- [Vorliegender Text]
Nico Schlotterbeck hat seine Zukunft jüngst offen gelassen. Lars Ricken hofft auf den neuen Sportdirektor Ole Book.
Die Zukunft von Nico Schlotterbeck ist offen
Die Zukunft von Nico Schlotterbeck ist offen | Hendrik Deckers/GettyImages

Die Zukunft von Nico Schlotterbeck scheint offener denn je zu sein. Der Innenverteidiger steht nur noch bis 2027 unter Vertrag und liebäugelt offenbar weiterhin mit einem Abschied. Die guten Gespräche, die der Borusse bereits mit Ex-Sportdirektor Sebastian Kehl geführt hat, sind nun sozusagen hinfällig.

Im Rahmen eines Interviews mit Sky hat Lars Ricken angedeutet, dass man Schlotterbeck nicht 2027 ablösefrei ziehen lassen werde und er daran glaube, dass die kommenden Gespräche mit dem neuen Sportdirektor Ole Book fruchten.

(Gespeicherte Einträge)
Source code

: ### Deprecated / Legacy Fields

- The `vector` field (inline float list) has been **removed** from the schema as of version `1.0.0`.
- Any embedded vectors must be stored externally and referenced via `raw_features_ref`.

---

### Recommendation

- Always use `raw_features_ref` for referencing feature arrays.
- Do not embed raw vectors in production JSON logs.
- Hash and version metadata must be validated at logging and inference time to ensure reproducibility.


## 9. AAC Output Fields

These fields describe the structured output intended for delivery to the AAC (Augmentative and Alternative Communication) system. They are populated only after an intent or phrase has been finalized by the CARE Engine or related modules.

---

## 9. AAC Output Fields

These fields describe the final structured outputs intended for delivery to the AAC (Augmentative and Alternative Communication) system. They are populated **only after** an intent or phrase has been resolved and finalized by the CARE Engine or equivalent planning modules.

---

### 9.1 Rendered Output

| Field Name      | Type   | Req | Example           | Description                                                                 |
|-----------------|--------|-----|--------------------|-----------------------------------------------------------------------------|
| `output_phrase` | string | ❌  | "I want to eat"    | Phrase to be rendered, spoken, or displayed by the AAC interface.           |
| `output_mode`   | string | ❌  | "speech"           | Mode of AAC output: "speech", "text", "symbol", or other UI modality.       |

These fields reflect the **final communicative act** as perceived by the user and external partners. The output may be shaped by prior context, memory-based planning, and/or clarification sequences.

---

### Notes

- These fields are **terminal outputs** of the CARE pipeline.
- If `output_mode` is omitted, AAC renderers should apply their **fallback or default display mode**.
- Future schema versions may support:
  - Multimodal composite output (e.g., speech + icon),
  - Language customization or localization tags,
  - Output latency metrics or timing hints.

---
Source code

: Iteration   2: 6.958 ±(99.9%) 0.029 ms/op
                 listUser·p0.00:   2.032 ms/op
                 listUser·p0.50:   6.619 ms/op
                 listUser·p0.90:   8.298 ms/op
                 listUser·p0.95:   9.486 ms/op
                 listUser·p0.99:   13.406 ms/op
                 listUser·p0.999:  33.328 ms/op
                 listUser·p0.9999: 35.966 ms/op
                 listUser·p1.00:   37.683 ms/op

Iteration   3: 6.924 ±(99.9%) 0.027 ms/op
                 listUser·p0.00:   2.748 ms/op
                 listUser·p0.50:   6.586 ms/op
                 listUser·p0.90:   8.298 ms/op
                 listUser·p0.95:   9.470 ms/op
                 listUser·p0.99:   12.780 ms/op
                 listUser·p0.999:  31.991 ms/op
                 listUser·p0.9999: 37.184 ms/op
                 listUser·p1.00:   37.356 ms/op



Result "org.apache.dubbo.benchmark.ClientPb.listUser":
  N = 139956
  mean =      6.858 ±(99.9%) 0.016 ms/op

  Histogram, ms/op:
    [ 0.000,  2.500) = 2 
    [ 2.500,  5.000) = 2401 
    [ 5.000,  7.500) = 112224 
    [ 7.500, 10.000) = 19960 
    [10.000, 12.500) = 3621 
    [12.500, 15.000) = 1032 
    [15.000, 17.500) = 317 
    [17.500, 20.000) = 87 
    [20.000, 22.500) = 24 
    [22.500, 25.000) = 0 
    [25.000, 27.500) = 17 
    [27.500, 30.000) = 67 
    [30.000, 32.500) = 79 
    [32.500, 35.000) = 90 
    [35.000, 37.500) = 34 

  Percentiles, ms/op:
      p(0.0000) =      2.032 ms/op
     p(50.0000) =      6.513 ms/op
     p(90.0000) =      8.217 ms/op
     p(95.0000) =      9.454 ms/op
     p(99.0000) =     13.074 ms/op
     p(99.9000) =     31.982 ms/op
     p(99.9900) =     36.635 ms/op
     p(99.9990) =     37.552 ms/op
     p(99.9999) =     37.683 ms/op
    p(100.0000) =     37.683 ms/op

- [Aufgabe 1] Bis zu welchem Jahr steht Schlotterbeck laut dem Text über seine Zukunft noch unter Vertrag?
- [Aufgabe 2] Übersetzen Sie den folgenden Satz aus dem Text über Schlotterbecks Zukunft ins Englische: „Der Innenverteidiger steht nur noch bis 2027 unter Vertrag und liebäugelt offenbar weiterhin mit einem Abschied.“
- [Aufgabe 3] Schreiben Sie aus dem Text über Schlotterbecks Zukunft den Abschnitt zwischen „Die Zukunft von Nico Schlotterbeck scheint“ und „nun sozusagen hinfällig.“ ab, beide eingeschlossen.

- [Lösung 1] Bis 2027.

- [Lösung 2] The center-back is under contract only until 2027 and apparently is still toying with the idea of leaving.

- [Lösung 3]
Die Zukunft von Nico Schlotterbeck scheint offener denn je zu sein. Der Innenverteidiger steht nur noch bis 2027 unter Vertrag und liebäugelt offenbar weiterhin mit einem Abschied. Die guten Gespräche, die der Borusse bereits mit Ex-Sportdirektor Sebastian Kehl geführt hat, sind nun sozusagen hinfällig.